The Political Animal - An Anatomy

Jeremy Paxman, Penguin Books/Michael Joseph, £20.

by David Alton

I can see why Gerald Kaufman wrote such a hostile review of Jeremy Paxman's "The Political Animal." Most of the beasts who inhabit the political jungle will dislike the mirror being held to their face. Yet, taken in the round, Paxman does politics a service by asking why so many people are repelled by contemporary politics.

We may not care for the caricature, and there are some sweeping generalisations, but when turnout has fallen as low as just 6% in one council election in the north of England, there is no cause for complacency.

I recently visited Blackburn, Burnley and Oldham to talk to people about why the British National Party has been making in-roads at the expense of all of the traditional political parties. Again and again I heard the refrain that people felt let down, abandoned, alienated by politicians who were remote and indifferent to their needs. If this is to be reversed the old animals are going to have learn some new tricks: principally a re-connection with public service rather than the vestiges of power.

Paxman opens his account with a slightly sneering send-up of a politician who, at a school prize giving, encourages the children to get involved in politics. He reinforces the image of a duplicitous man on the make who wouldn't know what public service was if he fell over it. The real reason he is standing there in front of the children is either because he has a tendency towards megalomania or he wants the money. This is as trite as it is offensive.

"The Political Animal" is weak in its failure to analyse the people serving in local government.

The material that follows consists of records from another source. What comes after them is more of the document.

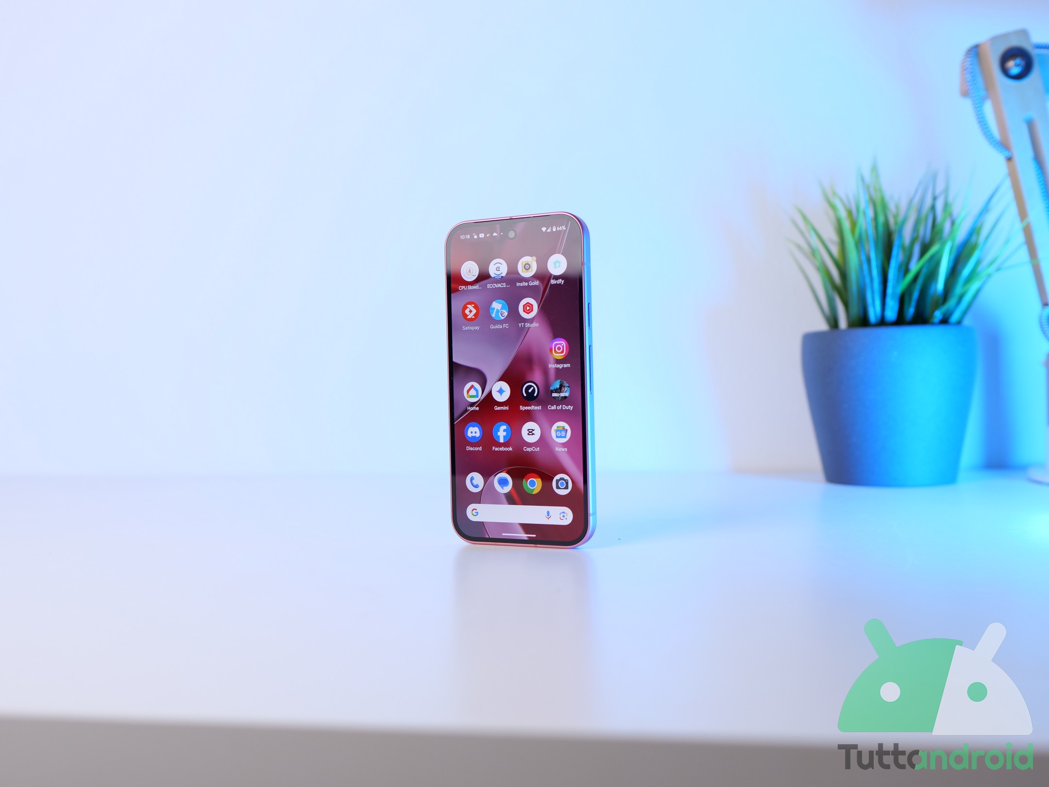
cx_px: 524
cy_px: 394
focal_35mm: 32
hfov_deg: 56.8
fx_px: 970
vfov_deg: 44.2
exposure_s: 1/100
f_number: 2.2
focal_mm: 16
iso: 200
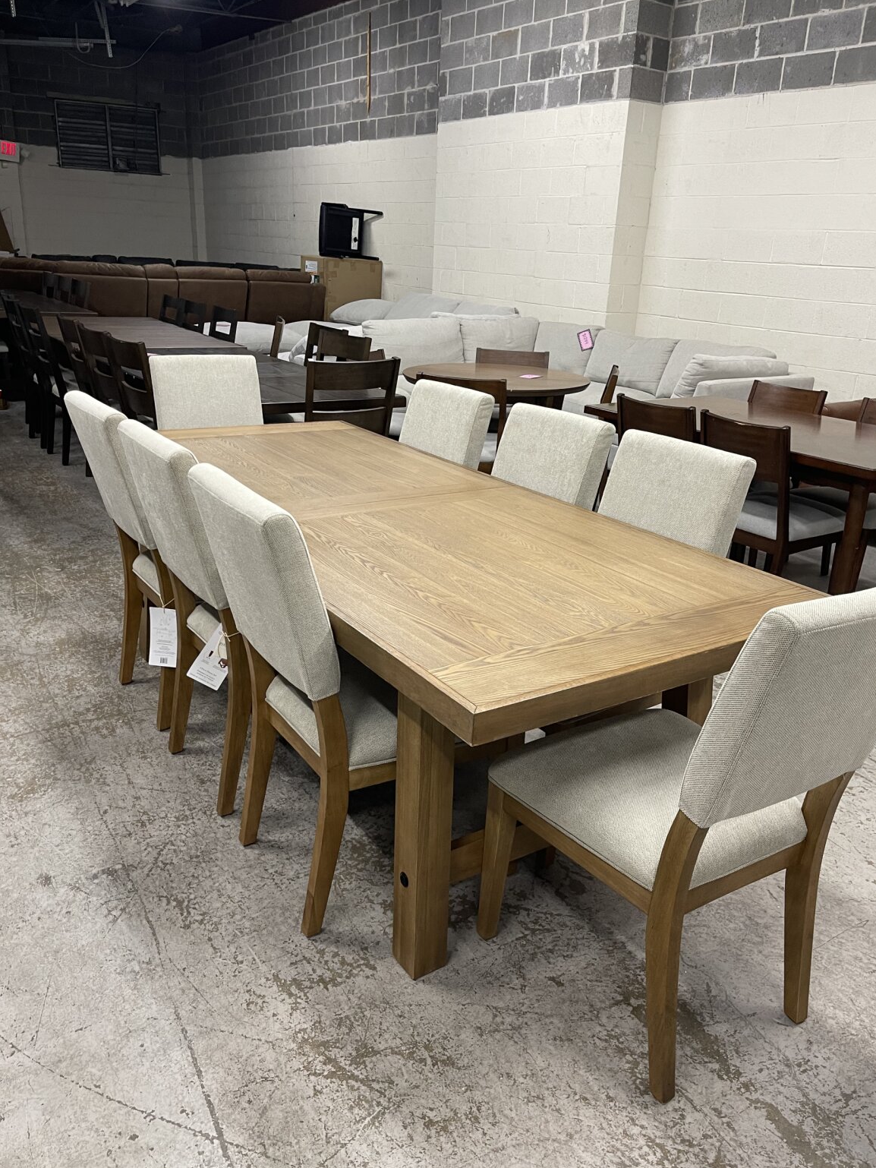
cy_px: 605
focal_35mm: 26
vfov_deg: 67.3
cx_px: 455
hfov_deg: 53.1
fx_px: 877
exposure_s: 1/60
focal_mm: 5.1
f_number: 1.6
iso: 125
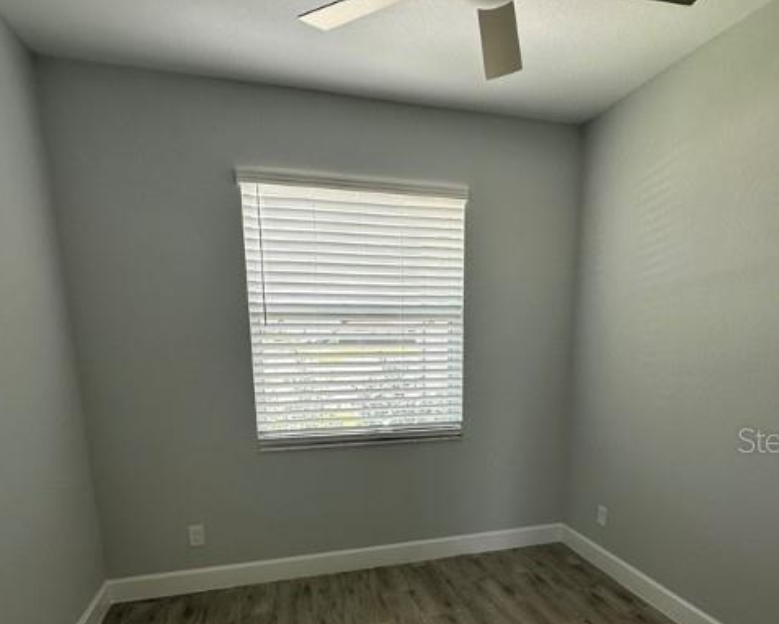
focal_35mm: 22
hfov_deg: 74.9
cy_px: 439
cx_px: 421
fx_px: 507
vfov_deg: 60.9
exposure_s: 1/120
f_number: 2.2
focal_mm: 2.22
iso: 50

It has little to say about the people going into the new devolved parliaments, and few words about the MPs who get on with the job in a focused and diligent manner.

Paxman spends much too much time on "characters" like Gerald Nabarro or Neil and Christine Hamilton and, therefore, inevitably reinforces what seems to be the author's underlying prejudice.  By contrast, not a mention of someone as significant as say Shirley Williams or Ann Widdecombe. 

In "Politics", Aristotle wrote that aidos, shame, would attach to the citizen who refused to play their part. He said that "we are not solitary pieces in a game of chequers."  Presenting politics as a high calling, and reminding people of their duty to defend hard won rights, is incumbent on anyone who loves democracy.   Whilst Paxman concedes that we cannot disinvent politicians he says nothing about what we can do to stimulate a new generation.

Paxman quotes Tom Paine's dictum about politics being a necessary evil.

In "Common Sense" (1776) Paine wrote that "society is produced by our wants and government by our wickedness", the one cultivating and uniting our best impulses, the other restraining our vices: "the first is a patron, the last a punisher."  Paine also saw the state as "a badge of lost innocence."

Surely an appreciation of the role of the politician in seeking to defend that innocence and to withstand the various forms of wickedness should be at the heart of the political call.   

He dismisses "single issue fanatics" without considering how people with causes frequently develop a much broader agenda (although, paradoxically, when the single issue politician is ex-BBC man, Martin Bell, it's heroism).

The first question to always ask about a politician is "what are their causes?" and if they have none you know all you need to know about their motives. So hurrah for Bell and for many others who have enriched political life rather than themselves.

"The Political Animal" could do with more depth about the great men and women of politics: more about the "wilderness years" of Churchill and MacMillan; more about the willingness of Gladstone to smash his party on the rocks because of his political principles; and at least some mention of the extraordinary achievements of William Wilberforce or Lord Shaftesbury whose heroic efforts led to great social change. Neither, of course, became Government Ministers.

It could do with less psycho-babble, shades of Leo Abse, about whether "miserable children", unloved or orphaned children, inevitably become our political leaders. It could do with less superiority -"politics attracts low fliers" - less of a metropolitan orientation, less of an Oxford Union obsession, and more understanding of what inspires people to enter the lists.

Paxman is a highly intelligent man (who should perhaps wear it a little more lightly and seek to dazzle us less with his compendious knowledge). At times The Political Animal has a breathlessness necessary for the auto-cue and time-controlled studio debates but unnecessary in a wordsmith. He is often onto a really good point and then frustrates by not taking us deep enough. He opens some rich seams which deserved to be more deeply mined.

Paxman dedicates his book in the hope of encouraging others. I am unsure whether it will have that effect but if the politicians don't like some of what they see in the mirror it may do some good.